Reflection on the digital world:
And yes--
I suffer from insomnia… yeah. It’s my phone. It’s easier to numb the mind than to lie there racing with thoughts. Maybe the solution is deleting social media. Reading more. Sleeping more. We’ll see.
YES
NO
YES to movies
NO to TV
It’s actually crazy to think that all of my mother’s strict rules regarding entertainment consumption might have actually paid off. So here’s the thing. I grew up kind of sheltered, this is something that made me incredibly insecure when I started navigating the wide diversity of my tween peer’s interests come 7th grade. It became apparent to me at that age that my lack of internet usage had made the way I interacted with my social media…well, wrong. There was a divide of that second world of personable connections that my friends would make through vine references and their snapchat private stories. I was truly the farthest from what we deem as “chronically online”. And shocker, I was a loser. I liked to read. Not only did I struggle with the innate social media language that seemed so easily ingrained in the student body, but I also had every other outside source of entertainment media heavily censored. Shout out Mormonism, those teachings made it a core belief to avoid television at all costs. My mother disconnected herself from the news, from the popular shows, from the god damn weather channel.
Here’s the thing, as much as I have disdain for the chosen ignorance of refusing interaction with news outlets, and dare I say REALITY…my mother did fill that void with something else.
Movies. YES to movies. Wow, I can really go on forever gushing about this art form. That’ll have to happen another time. Movies and books fueled my imagination in my formative years, and are probably the driving force behind my creative inspiration as a designer and illustrator. I can remember the moment I fell in love with writing. I was in 2nd grade, and Roald Dahl’s bookset entered our household shelf. Reading the BFG as such a young age, I recall gaining consciousness for the first time regarding an author’s writing STYLE. I was very moved, although I’d have to reread the work to find the nitty gritty details that scratched my kid brain. Here’s what I know, my imaginative experience reading those books were out of this fucking world. Reading was just as entertaining as watching a movie to me, because I could visualize every description on those pages. I really only used google to search up a word or thing that I didn’t know. That and play the occasional keyboard typing games. The only thing I knew how to look up on that world wide web was Try Not to Laugh compilations…courtsey of a 5th grade slumber party of course.

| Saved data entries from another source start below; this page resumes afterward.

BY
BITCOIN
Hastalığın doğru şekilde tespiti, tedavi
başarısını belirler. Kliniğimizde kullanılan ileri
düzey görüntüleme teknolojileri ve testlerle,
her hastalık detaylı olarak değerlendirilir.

I used to hate my lack of media literacy, but now it’s helping me find hope again in what I once found inspiring about entertainment. Stimulation used to make me daydream, not fry my synapsis with short-form content. It really is that damn phone. And all those damn streaming service subscriptions.
I am shamefully still very much navigating a netflix addiction. Thats why its YES to movies and NO to tv.
I want storytelling to make me think , to make me really appreciate the writing room and the board artists. I see their vision, and it helps clear the fog of my own.